By the time it became evident that Biden was going to be the nominee, he had recast himself as a bridge to an undefined future, tilting away from the neoliberal politics that defined his long career. True to that pivot, as president he has promoted the most progressive domestic agenda in generations in response to the interwoven crises he inherited, seeking (with varying levels of effort and success) to take on economic inequality, global warming, and racial injustice. It’s a bit of a stretch to say that he has morphed into Elizabeth Warren, but only a bit. The future he’s preparing provides a comfortable home for the progressive politics of the Democratic left.
If this were a normal realigning period, Biden’s progressive vision would stand in contrast to a bleak and discredited corporate nationalism and would take root over time as the dominant ideology of an emerging political era shaped by liberal Millennials and Generation Z. However, very little is normal about this moment. Republicans have shown no interest in yielding power to the emerging majority and have been unwilling to do the hard work of reinventing themselves to compete in the marketplace of twenty-first century ideas (you can read more about their dilemma here). They remain devoted to the reactionary politics of corporate nationalism that appeals to a shrinking population of racially aggrieved whites and a tiny, wealthy elite, and therefore are struggling to win national electoral majorities.
It is hardly surprising that the country descended into political chaos when the emerging generations began posing an electoral threat.
So Trump and the party he co-opted became invested in finding ways to maintain power by hacking away at the pillars of the democratic system.
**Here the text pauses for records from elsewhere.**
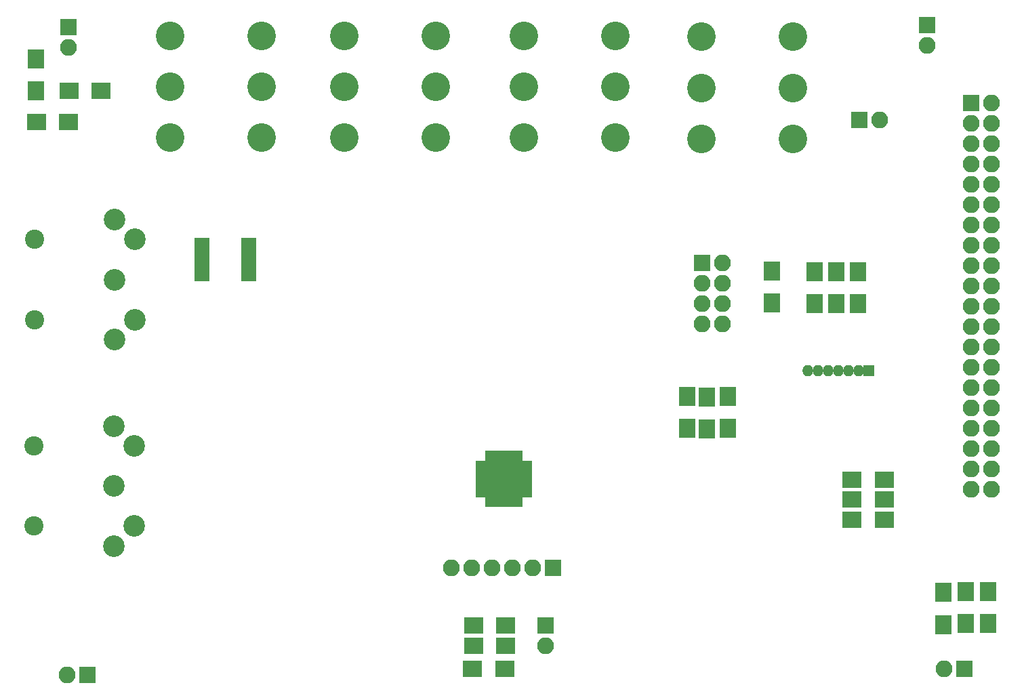
<source format=gts>
G04 #@! TF.GenerationSoftware,KiCad,Pcbnew,(5.1.2)-2*
G04 #@! TF.CreationDate,2020-05-21T23:00:36-04:00*
G04 #@! TF.ProjectId,MidiControllerPCB,4d696469-436f-46e7-9472-6f6c6c657250,rev?*
G04 #@! TF.SameCoordinates,Original*
G04 #@! TF.FileFunction,Soldermask,Top*
G04 #@! TF.FilePolarity,Negative*
%FSLAX46Y46*%
G04 Gerber Fmt 4.6, Leading zero omitted, Abs format (unit mm)*
G04 Created by KiCad (PCBNEW (5.1.2)-2) date 2020-05-21 23:00:36*
%MOMM*%
%LPD*%
G04 APERTURE LIST*
%ADD10C,2.400000*%
%ADD11C,2.700000*%
%ADD12R,1.400000X0.770000*%
%ADD13R,0.770000X1.400000*%
%ADD14R,1.462500X1.462500*%
%ADD15R,1.900000X0.850000*%
%ADD16R,2.100000X2.100000*%
%ADD17O,2.100000X2.100000*%
%ADD18R,2.100000X2.400000*%
%ADD19R,2.400000X2.100000*%
%ADD20C,3.575000*%
%ADD21R,2.000000X2.400000*%
%ADD22R,2.400000X2.000000*%
%ADD23O,1.400000X1.400000*%
%ADD24R,1.400000X1.400000*%
G04 APERTURE END LIST*
D10*
X99700000Y-111400000D03*
D11*
X112200000Y-121400000D03*
X109700000Y-123900000D03*
X109700000Y-116400000D03*
X109700000Y-108900000D03*
D10*
X99700000Y-121400000D03*
D11*
X112200000Y-111400000D03*
D12*
X161250000Y-117450000D03*
X161250000Y-116800000D03*
X161250000Y-116150000D03*
X161250000Y-115500000D03*
X161250000Y-114850000D03*
X161250000Y-114200000D03*
X161250000Y-113550000D03*
D13*
X160350000Y-112650000D03*
X159700000Y-112650000D03*
X159050000Y-112650000D03*
X158400000Y-112650000D03*
X157750000Y-112650000D03*
X157100000Y-112650000D03*
X156450000Y-112650000D03*
D12*
X155550000Y-113550000D03*
X155550000Y-114200000D03*
X155550000Y-114850000D03*
X155550000Y-115500000D03*
X155550000Y-116150000D03*
X155550000Y-116800000D03*
X155550000Y-117450000D03*
D13*
X156450000Y-118350000D03*
X157100000Y-118350000D03*
X157750000Y-118350000D03*
X158400000Y-118350000D03*
X159050000Y-118350000D03*
X159700000Y-118350000D03*
X160350000Y-118350000D03*
D14*
X156806250Y-113906250D03*
X156806250Y-114968750D03*
X156806250Y-116031250D03*
X156806250Y-117093750D03*
X157868750Y-113906250D03*
X157868750Y-114968750D03*
X157868750Y-116031250D03*
X157868750Y-117093750D03*
X158931250Y-113906250D03*
X158931250Y-114968750D03*
X158931250Y-116031250D03*
X158931250Y-117093750D03*
X159993750Y-113906250D03*
X159993750Y-114968750D03*
X159993750Y-116031250D03*
X159993750Y-117093750D03*
D15*
X120650000Y-85825000D03*
X120650000Y-86475000D03*
X120650000Y-87125000D03*
X120650000Y-87775000D03*
X120650000Y-88425000D03*
X120650000Y-89075000D03*
X120650000Y-89725000D03*
X120650000Y-90375000D03*
X126550000Y-90375000D03*
X126550000Y-89725000D03*
X126550000Y-89075000D03*
X126550000Y-88425000D03*
X126550000Y-87775000D03*
X126550000Y-87125000D03*
X126550000Y-86475000D03*
X126550000Y-85825000D03*
D16*
X183160000Y-88520000D03*
D17*
X185700000Y-88520000D03*
X183160000Y-91060000D03*
X185700000Y-91060000D03*
X183160000Y-93600000D03*
X185700000Y-93600000D03*
X183160000Y-96140000D03*
X185700000Y-96140000D03*
D16*
X211300000Y-58800000D03*
D17*
X211300000Y-61340000D03*
D16*
X104000000Y-59100000D03*
D17*
X104000000Y-61640000D03*
D16*
X215900000Y-139200000D03*
D17*
X213360000Y-139200000D03*
D16*
X163600000Y-133800000D03*
D17*
X163600000Y-136340000D03*
D16*
X106400000Y-140000000D03*
D17*
X103860000Y-140000000D03*
D18*
X202600000Y-89600000D03*
X202600000Y-93600000D03*
X186400000Y-109200000D03*
X186400000Y-105200000D03*
X199900000Y-89600000D03*
X199900000Y-93600000D03*
X183800000Y-105300000D03*
X183800000Y-109300000D03*
D19*
X201900000Y-115600000D03*
X205900000Y-115600000D03*
D18*
X191900000Y-93500000D03*
X191900000Y-89500000D03*
D19*
X201900000Y-118100000D03*
X205900000Y-118100000D03*
X201900000Y-120600000D03*
X205900000Y-120600000D03*
X104100000Y-67000000D03*
X108100000Y-67000000D03*
X100000000Y-70900000D03*
X104000000Y-70900000D03*
D18*
X213300000Y-133700000D03*
X213300000Y-129700000D03*
X216100000Y-129600000D03*
X216100000Y-133600000D03*
D19*
X158500000Y-139200000D03*
X154500000Y-139200000D03*
X154600000Y-136400000D03*
X158600000Y-136400000D03*
D16*
X164500000Y-126600000D03*
D17*
X161960000Y-126600000D03*
X159420000Y-126600000D03*
X156880000Y-126600000D03*
X154340000Y-126600000D03*
X151800000Y-126600000D03*
D16*
X216800000Y-68500000D03*
D17*
X219340000Y-68500000D03*
X216800000Y-71040000D03*
X219340000Y-71040000D03*
X216800000Y-73580000D03*
X219340000Y-73580000D03*
X216800000Y-76120000D03*
X219340000Y-76120000D03*
X216800000Y-78660000D03*
X219340000Y-78660000D03*
X216800000Y-81200000D03*
X219340000Y-81200000D03*
X216800000Y-83740000D03*
X219340000Y-83740000D03*
X216800000Y-86280000D03*
X219340000Y-86280000D03*
X216800000Y-88820000D03*
X219340000Y-88820000D03*
X216800000Y-91360000D03*
X219340000Y-91360000D03*
X216800000Y-93900000D03*
X219340000Y-93900000D03*
X216800000Y-96440000D03*
X219340000Y-96440000D03*
X216800000Y-98980000D03*
X219340000Y-98980000D03*
X216800000Y-101520000D03*
X219340000Y-101520000D03*
X216800000Y-104060000D03*
X219340000Y-104060000D03*
X216800000Y-106600000D03*
X219340000Y-106600000D03*
X216800000Y-109140000D03*
X219340000Y-109140000D03*
X216800000Y-111680000D03*
X219340000Y-111680000D03*
X216800000Y-114220000D03*
X219340000Y-114220000D03*
X216800000Y-116760000D03*
X219340000Y-116760000D03*
D20*
X149930000Y-66544900D03*
X138500000Y-66545000D03*
X149930000Y-72894900D03*
X149930000Y-60186100D03*
X138500000Y-60186200D03*
X138500000Y-72895000D03*
X172330000Y-66544900D03*
X160900000Y-66545000D03*
X172330000Y-72894900D03*
X172330000Y-60186100D03*
X160900000Y-60186200D03*
X160900000Y-72895000D03*
D10*
X99800000Y-85600000D03*
D11*
X112300000Y-95600000D03*
X109800000Y-98100000D03*
X109800000Y-90600000D03*
X109800000Y-83100000D03*
D10*
X99800000Y-95600000D03*
D11*
X112300000Y-85600000D03*
D20*
X128130000Y-66544900D03*
X116700000Y-66545000D03*
X128130000Y-72894900D03*
X128130000Y-60186100D03*
X116700000Y-60186200D03*
X116700000Y-72895000D03*
X194530000Y-66644900D03*
X183100000Y-66645000D03*
X194530000Y-72994900D03*
X194530000Y-60286100D03*
X183100000Y-60286200D03*
X183100000Y-72995000D03*
D16*
X202800000Y-70700000D03*
D17*
X205340000Y-70700000D03*
D21*
X197200000Y-89600000D03*
X197200000Y-93600000D03*
X181300000Y-109200000D03*
X181300000Y-105200000D03*
X99900000Y-67000000D03*
X99900000Y-63000000D03*
X218900000Y-129600000D03*
X218900000Y-133600000D03*
D22*
X154600000Y-133800000D03*
X158600000Y-133800000D03*
D23*
X196380000Y-102000000D03*
X197650000Y-102000000D03*
X198920000Y-102000000D03*
X200190000Y-102000000D03*
X201460000Y-102000000D03*
X202730000Y-102000000D03*
D24*
X204000000Y-102000000D03*
M02*

</source>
Republicans became more open in their longstanding commitment to disenfranchising opposition voters, and they remain dependent on a former president who encouraged an insurrection to hold on to his office. The final weeks of the last administration leave little doubt that if given a second chance, Trump would use the levers of federal power to cement lasting minority rule and his party would support it.
We have arrived at a place where one of two major political parties is invested in holding power autocratically as their ability to win national elections through democratic means slips away. Their success would mean the republic is no longer resilient enough to handle a natural change in political currents of the sort we have seen every two generations or so since 1800.
It falls to President Biden and the only political party still invested in democratic norms to prevent this from happening. This puts the pressure on Biden to press the electoral advantages of his nascent coalition. Republicans have fallen victim to an anti-MAGA majority in three consecutive election cycles, but it will take an unambiguous fourth straight defeat to prevent the party from disabling the emerging electorate and holding power through extra-democratic means.
Only the unambiguous failure of MAGA politics will get Republicans to consider separating from their nativist base and doing the hard work of redefining themselves as the center-right opposition in a realigned party system. Unless and until that happens, we continue to face the risk of corporate nationalism imposed by an autocratic minority.